> Supplied data:
'''

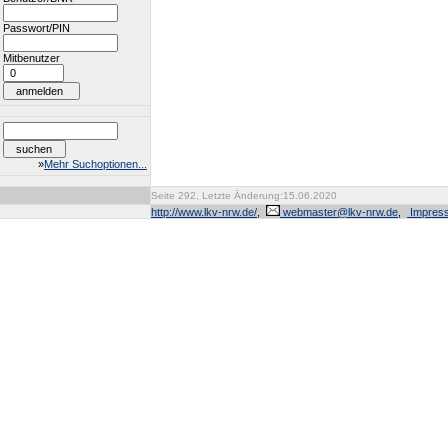
Passwort/PIN
Mitbenutzer
»
Mehr Suchoptionen...
Seite 292, Letzte Änderung:15.06.2020
http://www.lkv-nrw.de/
,
webmaster@lkv-nrw.de
,
Impres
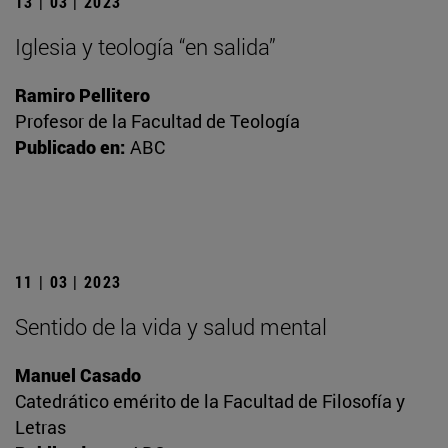
13 | 03 | 2023
Iglesia y teología “en salida”
Ramiro Pellitero
Profesor de la Facultad de Teología
Publicado en:
ABC
11 | 03 | 2023
Sentido de la vida y salud mental
Manuel Casado
Catedrático emérito de la Facultad de Filosofía y
Letras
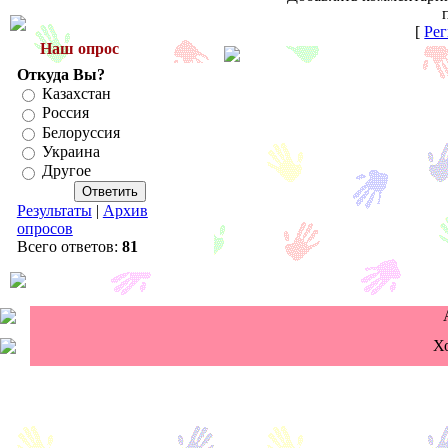
[
Рег
Наш опрос
Откуда Вы?
Казахстан
Россия
Белоруссия
Украина
Другое
Результаты
|
Архив
опросов
Всего ответов:
81
Х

'''

> Task directions: Would you write out an exact copy of the entries above, with no images?

> Solved exercise:
Passwort/PIN
Mitbenutzer
»
Mehr Suchoptionen...
Seite 292, Letzte Änderung:15.06.2020
http://www.lkv-nrw.de/
,
webmaster@lkv-nrw.de
,
Impres
13 | 03 | 2023
Iglesia y teología “en salida”
Ramiro Pellitero
Profesor de la Facultad de Teología
Publicado en:
ABC
11 | 03 | 2023
Sentido de la vida y salud mental
Manuel Casado
Catedrático emérito de la Facultad de Filosofía y
Letras
[
Рег
Наш опрос
Откуда Вы?
Казахстан
Россия
Белоруссия
Украина
Другое
Результаты
|
Архив
опросов
Всего ответов:
81
Х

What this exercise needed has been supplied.